> **Work item**
Set down the text from every one of the items below line for line, changing nothing, and leave the pictures out of your answer.

> **Records supplied**
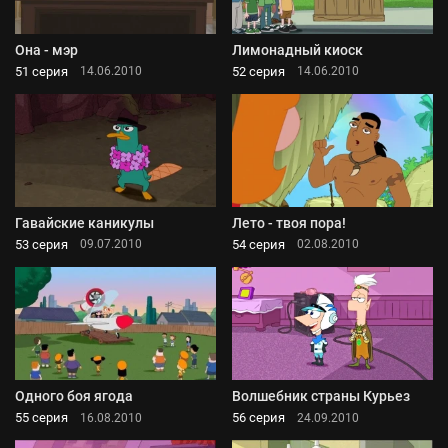
Она - мэр
Лимонадный киоск
51 серия
52 серия
14.06.2010
14.06.2010
Гавайские каникулы
Лето - твоя пора!
53 серия
54 серия
09.07.2010
02.08.2010
Одного боя ягода
Волшебник страны Курьез
55 серия
56 серия
16.08.2010
24.09.2010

> **Exercise answer**
Она - мэр
Лимонадный киоск
51 серия
52 серия
14.06.2010
14.06.2010
Гавайские каникулы
Лето - твоя пора!
53 серия
54 серия
09.07.2010
02.08.2010
Одного боя ягода
Волшебник страны Курьез
55 серия
56 серия
16.08.2010
24.09.2010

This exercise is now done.